Could you please write out each line of the records exactly, minus the pictures?

→ Material provided
↓↓↓
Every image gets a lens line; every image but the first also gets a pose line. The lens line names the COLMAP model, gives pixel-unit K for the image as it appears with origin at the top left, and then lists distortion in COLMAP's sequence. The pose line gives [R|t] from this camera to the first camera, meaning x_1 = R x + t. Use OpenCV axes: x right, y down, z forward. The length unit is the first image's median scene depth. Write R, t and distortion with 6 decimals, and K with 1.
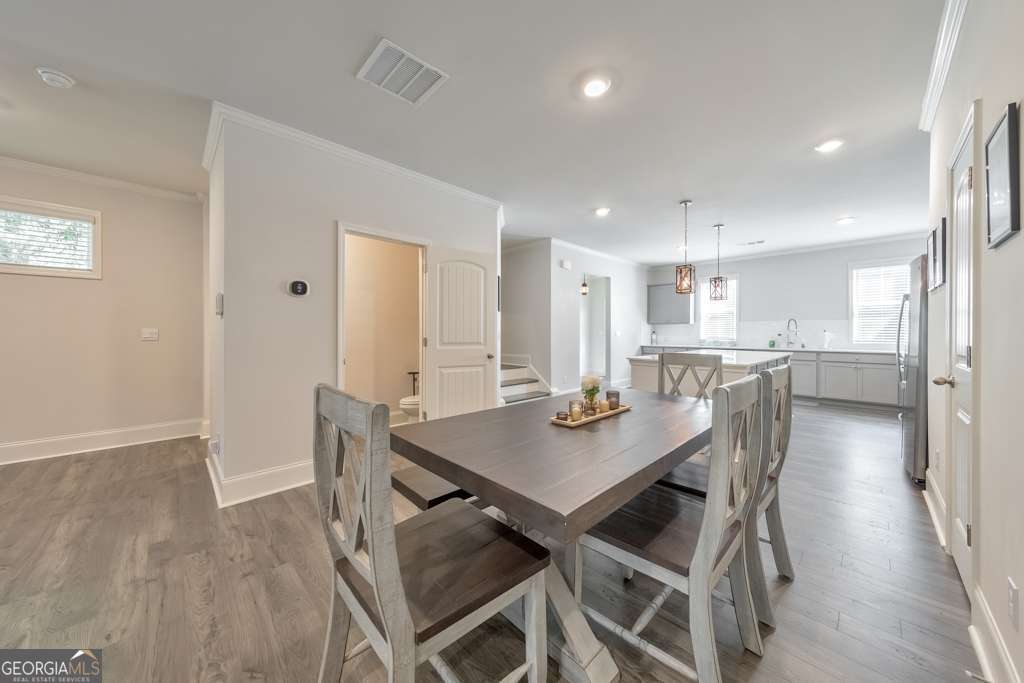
lens RADIAL K [[346.9, 0, 504.6], [0, 346.9, 338.5], [0, 0, 1]] dist [0.000743, -0.000028]
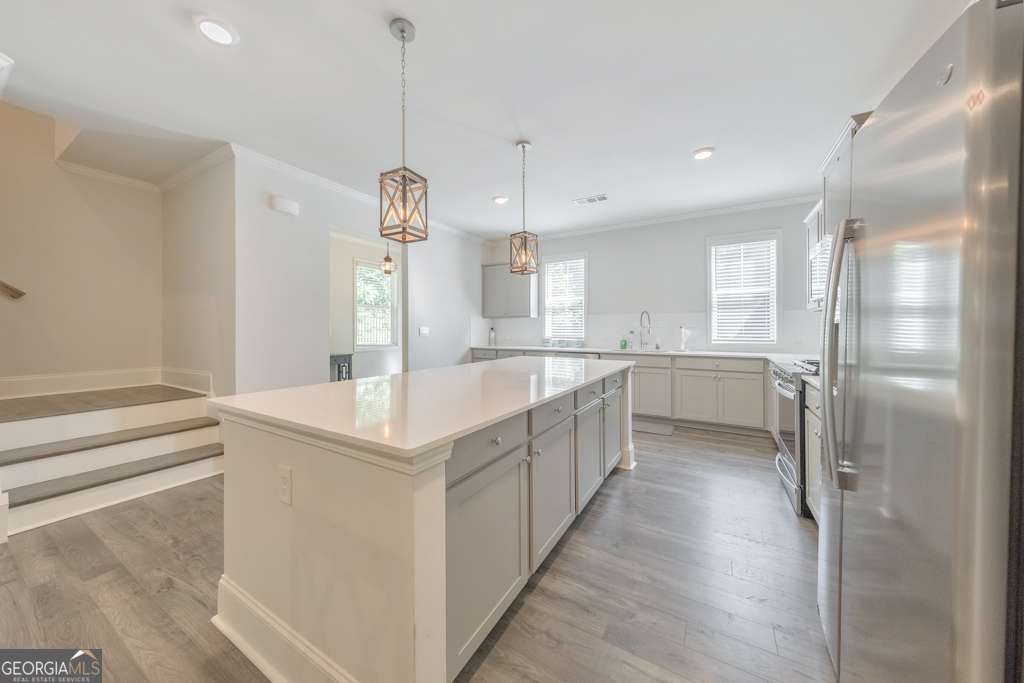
lens RADIAL K [[346.9, 0, 505.4], [0, 346.9, 333.2], [0, 0, 1]] dist [0.000743, -0.000028]
pose [[0.965242, -0.002770, 0.261345, 0.343541], [0.003787, 0.999987, -0.003388, -0.007626], [-0.261332, 0.004260, 0.965240, 0.357797]]
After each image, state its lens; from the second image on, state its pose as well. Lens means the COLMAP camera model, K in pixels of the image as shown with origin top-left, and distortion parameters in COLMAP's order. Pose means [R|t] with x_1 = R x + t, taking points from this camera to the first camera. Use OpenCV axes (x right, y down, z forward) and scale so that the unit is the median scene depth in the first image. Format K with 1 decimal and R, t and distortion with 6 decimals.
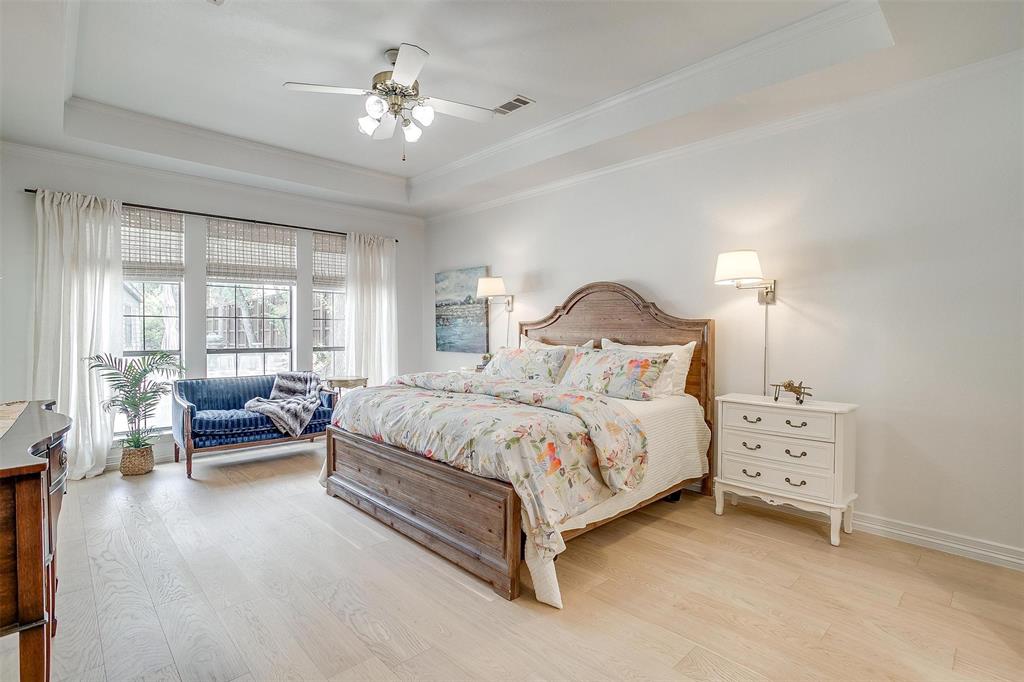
lens RADIAL K [[505.4, 0, 507.7], [0, 505.4, 344.5], [0, 0, 1]] dist [-0.035816, 0.015542]
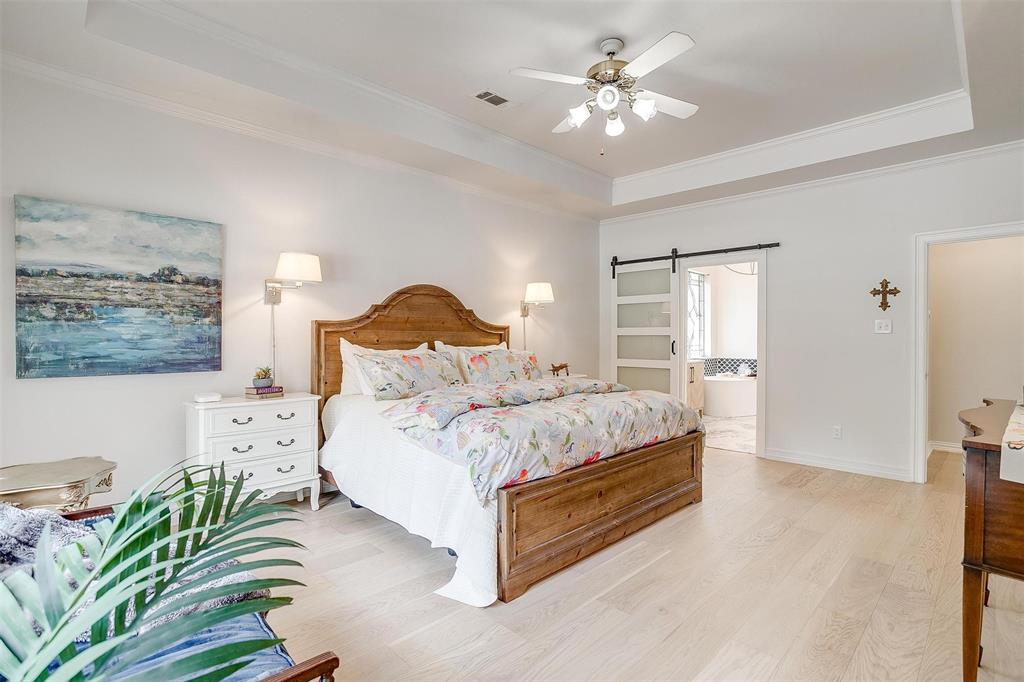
lens RADIAL K [[505.4, 0, 506.3], [0, 505.4, 331.2], [0, 0, 1]] dist [-0.035816, 0.015542]
pose [[-0.044390, -0.002366, 0.999011, -0.646309], [0.017692, 0.999839, 0.003154, -0.024012], [-0.998858, 0.017814, -0.044341, 0.682825]]
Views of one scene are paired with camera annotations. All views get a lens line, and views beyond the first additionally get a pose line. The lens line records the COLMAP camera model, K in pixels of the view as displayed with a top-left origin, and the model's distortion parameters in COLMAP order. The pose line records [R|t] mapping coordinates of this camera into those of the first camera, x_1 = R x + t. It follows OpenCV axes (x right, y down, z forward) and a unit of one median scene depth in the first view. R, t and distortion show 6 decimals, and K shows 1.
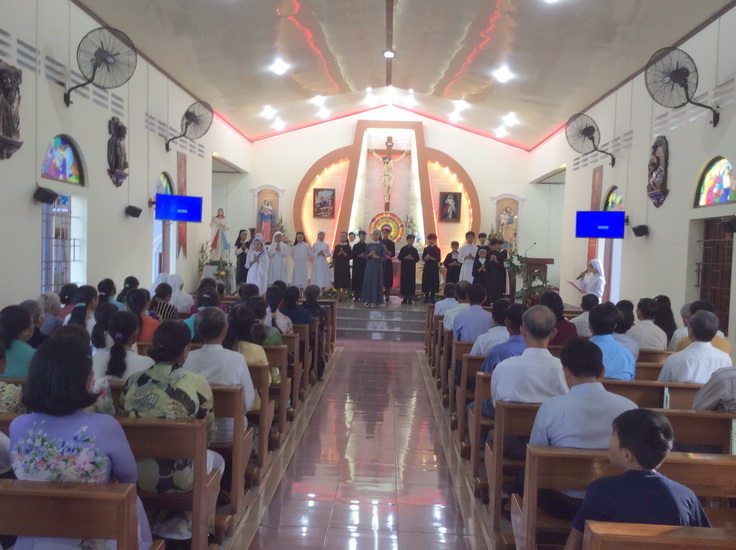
lens RADIAL K [[668.1, 0, 368.8], [0, 668.1, 276.4], [0, 0, 1]] dist [0.112532, -0.227402]
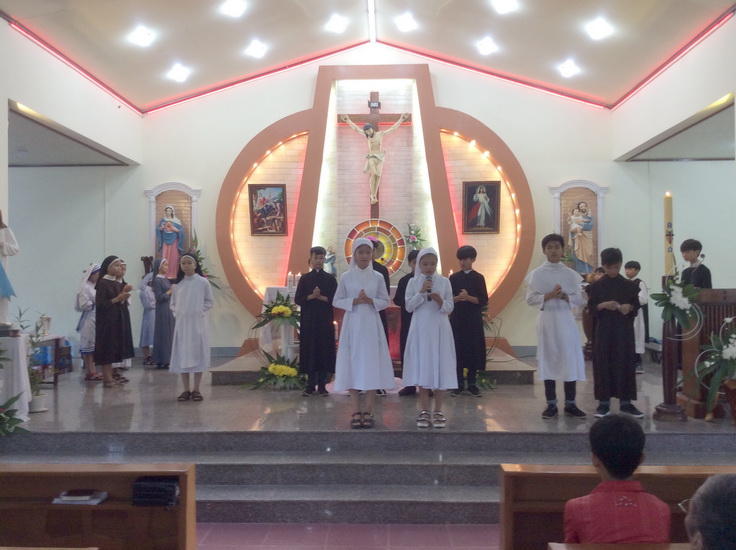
lens RADIAL K [[675.1, 0, 369.2], [0, 675.1, 274.3], [0, 0, 1]] dist [0.130932, -0.259819]
pose [[0.999137, -0.041492, 0.002155, 0.020999], [0.041548, 0.997647, -0.054533, -0.017955], [0.000113, 0.054575, 0.998510, 0.457104]]
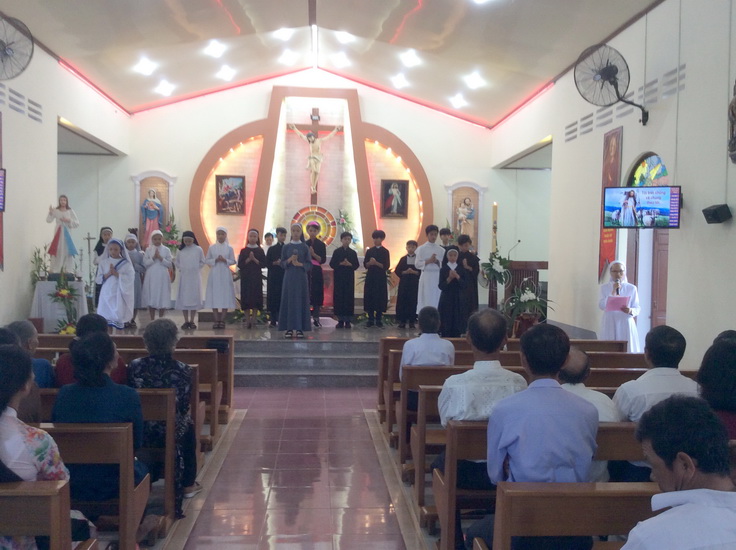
lens RADIAL K [[678.4, 0, 368.4], [0, 678.4, 272.4], [0, 0, 1]] dist [0.122434, -0.245929]
pose [[0.994296, -0.018663, 0.105008, 0.006567], [0.020503, 0.999654, -0.016470, -0.005742], [-0.104664, 0.018529, 0.994335, 0.240367]]
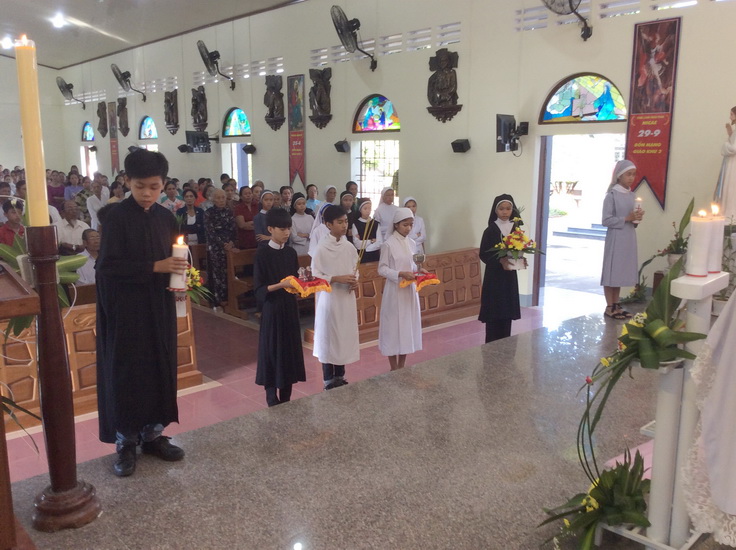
↑↑↑
→ Solution to this exercise
Every image gets a lens line; every image but the first also gets a pose line. The lens line names the COLMAP model, gives pixel-unit K for the image as it appears with origin at the top left, and then lists distortion in COLMAP's sequence. The pose line gives [R|t] from this camera to the first camera, meaning x_1 = R x + t. Use OpenCV axes: x right, y down, z forward. The length unit is the first image's median scene depth. Write R, t and distortion with 6 decimals, and K with 1.
lens RADIAL K [[346.9, 0, 504.6], [0, 346.9, 338.5], [0, 0, 1]] dist [0.000743, -0.000028]
lens RADIAL K [[346.9, 0, 505.4], [0, 346.9, 333.2], [0, 0, 1]] dist [0.000743, -0.000028]
pose [[0.965242, -0.002770, 0.261345, 0.343541], [0.003787, 0.999987, -0.003388, -0.007626], [-0.261332, 0.004260, 0.965240, 0.357797]]
After each image, state its lens; from the second image on, state its pose as well. Lens means the COLMAP camera model, K in pixels of the image as shown with origin top-left, and distortion parameters in COLMAP's order. Pose means [R|t] with x_1 = R x + t, taking points from this camera to the first camera. Use OpenCV axes (x right, y down, z forward) and scale so that the unit is the median scene depth in the first image. Format K with 1 decimal and R, t and distortion with 6 decimals.
lens RADIAL K [[505.4, 0, 507.7], [0, 505.4, 344.5], [0, 0, 1]] dist [-0.035816, 0.015542]
lens RADIAL K [[505.4, 0, 506.3], [0, 505.4, 331.2], [0, 0, 1]] dist [-0.035816, 0.015542]
pose [[-0.044390, -0.002366, 0.999011, -0.646309], [0.017692, 0.999839, 0.003154, -0.024012], [-0.998858, 0.017814, -0.044341, 0.682825]]
Views of one scene are paired with camera annotations. All views get a lens line, and views beyond the first additionally get a pose line. The lens line records the COLMAP camera model, K in pixels of the view as displayed with a top-left origin, and the model's distortion parameters in COLMAP order. The pose line records [R|t] mapping coordinates of this camera into those of the first camera, x_1 = R x + t. It follows OpenCV axes (x right, y down, z forward) and a unit of one median scene depth in the first view. R, t and distortion show 6 decimals, and K shows 1.
lens RADIAL K [[668.1, 0, 368.8], [0, 668.1, 276.4], [0, 0, 1]] dist [0.112532, -0.227402]
lens RADIAL K [[675.1, 0, 369.2], [0, 675.1, 274.3], [0, 0, 1]] dist [0.130932, -0.259819]
pose [[0.999137, -0.041492, 0.002155, 0.020999], [0.041548, 0.997647, -0.054533, -0.017955], [0.000113, 0.054575, 0.998510, 0.457104]]
lens RADIAL K [[678.4, 0, 368.4], [0, 678.4, 272.4], [0, 0, 1]] dist [0.122434, -0.245929]
pose [[0.994296, -0.018663, 0.105008, 0.006567], [0.020503, 0.999654, -0.016470, -0.005742], [-0.104664, 0.018529, 0.994335, 0.240367]]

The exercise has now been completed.